In an environment with a relative humidity of 45% and at a temperature of 5 ° C. with a relative humidity of 2
The repetition was performed 100,000 times in an environment of 0%, and the fluctuation amount of the dark part potential and the light part potential was measured. Further, the photoconductor was mounted on a laser beam printer, and an initial printing test was performed under the above-described environment. The obtained results are shown in Tables 3 and 4 below.

[0067]

[Table 3] [Evaluation environment: temperature 23 ° C, relative humidity 45%]

[0068]

[Table 4] [Evaluation environment: temperature 5 ° C, relative humidity 20%]

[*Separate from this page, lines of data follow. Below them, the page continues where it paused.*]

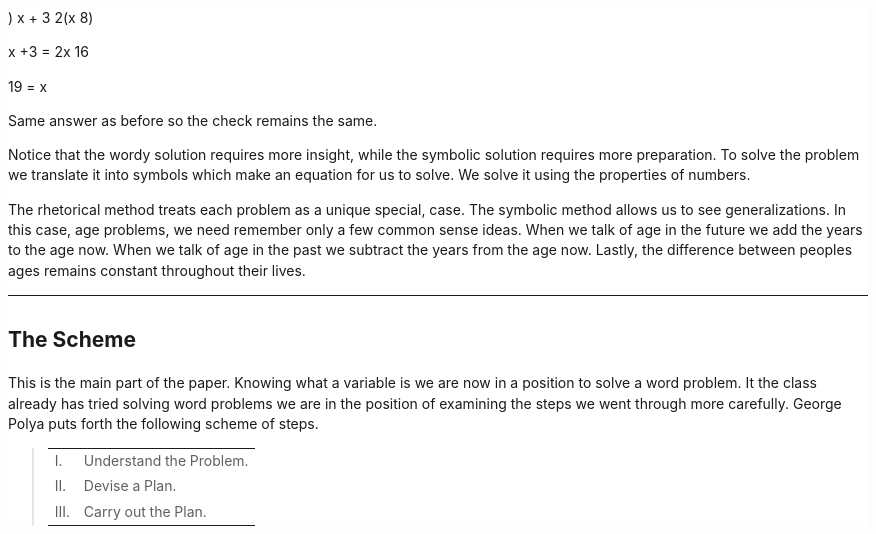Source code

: </td>
<td>
)
</td>
</tr>
</table>
x + 3 2(x  8)
<p>
x +3 = 2x  16
</p>
<p>
19 = x
</p>
<p>
Same answer as before so the check remains the same.
</p>
<p>
Notice that the wordy solution requires more insight, while the symbolic solution requires more preparation. To solve the problem we translate it into symbols which make an equation for us to solve. We solve it using the properties of numbers.
</p>
<p>
The rhetorical method treats each problem as a unique special, case. The symbolic method allows us to see generalizations. In this case, age problems, we need remember only a few common sense ideas. When we talk of age in the future we add the years to the age now. When we talk of age in the past we subtract the years from the age now. Lastly, the difference between peoples ages remains constant throughout their lives.
</p>
<hr/>
<h2>
The Scheme
</h2>
This is the main part of the paper. Knowing what a variable is we are now in a position to solve a word problem. It the class already has tried solving word problems we are in the position of examining the steps we went through more carefully. George Polya puts forth the following scheme of steps.
<blockquote>
<dl>
<dt>
<table border="0">
<tr>
<td>
I.
</td>
<td>
Understand the Problem.
</td>
</tr>
<tr>
<td>
II.
</td>
<td>
Devise a Plan.
</td>
</tr>
<tr>
<td>
III.
</td>
<td>
Carry out the Plan.
</td>
</tr>
<tr>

As is evident from the results in Tables 3 and 4, the photoreceptors of Examples 1 to 4 showed little change in the dark portion potential and the bright portion potential even after 100,000 cycles were repeated, and the environment dependence of the print quality. It can be seen that there is no excellent performance.

[0070]

As described above, in the photoreceptor of the present invention, the undercoat layer which is not affected by environmental changes is formed and has stable electric characteristics. Further, since the thickness of the undercoat layer can be increased without deteriorating the photoreceptor characteristics, dielectric breakdown hardly occurs even in an electrophotographic process to which a contact charging method is applied.

Claims (8)

[Claims] 1. An electrophotographic photoreceptor having an undercoat layer and a photosensitive layer formed on a conductive support, wherein the undercoat layer contains a conductive polymer, an alkali metal salt, a binder resin and an inorganic pigment. A photoconductor for electrophotography, comprising: 2. The electrophotograph according to claim 1, wherein the conductive polymer is selected from the group consisting of a polymer having a polyethylene oxide structure, a polymer having a polyester structure, a polymer having a polyimine structure, and a polymer having a quaternary ammonium base. Photoreceptor. 3. The electrophotographic photoconductor according to claim 1, wherein the conductive polymer has a glass transition temperature of 120 ° C. or lower. 4. The method according to claim 1, wherein the alkali metal salt is an alkali metal C.
F ₃ SO ₃ salt, ClO ₄ salt, IO ₄ salt, MoO ₄ salt, W
O ₄ salt, BF ₄ salt, SiF ₆ salt, CS ₃ salt, SCN salt,
NO ₃ salt and CO ₃ The electrophotographic photoreceptor according to claim 1 wherein is selected from the group consisting of salts. 5. The electrophotographic photosensitive member according to claim 1, wherein said binder resin is a thermosetting resin. 6. The electrophotographic photoconductor according to claim 1, wherein the refractive index of the inorganic pigment is 1.8 or more. 7. The electrophotographic photoconductor according to claim 1, wherein the surface of the inorganic pigment is treated with a silane coupling agent. 8. The electrophotographic photosensitive member according to claim 1, wherein the photosensitive layer has a laminated structure having a charge generation layer and a charge transport layer.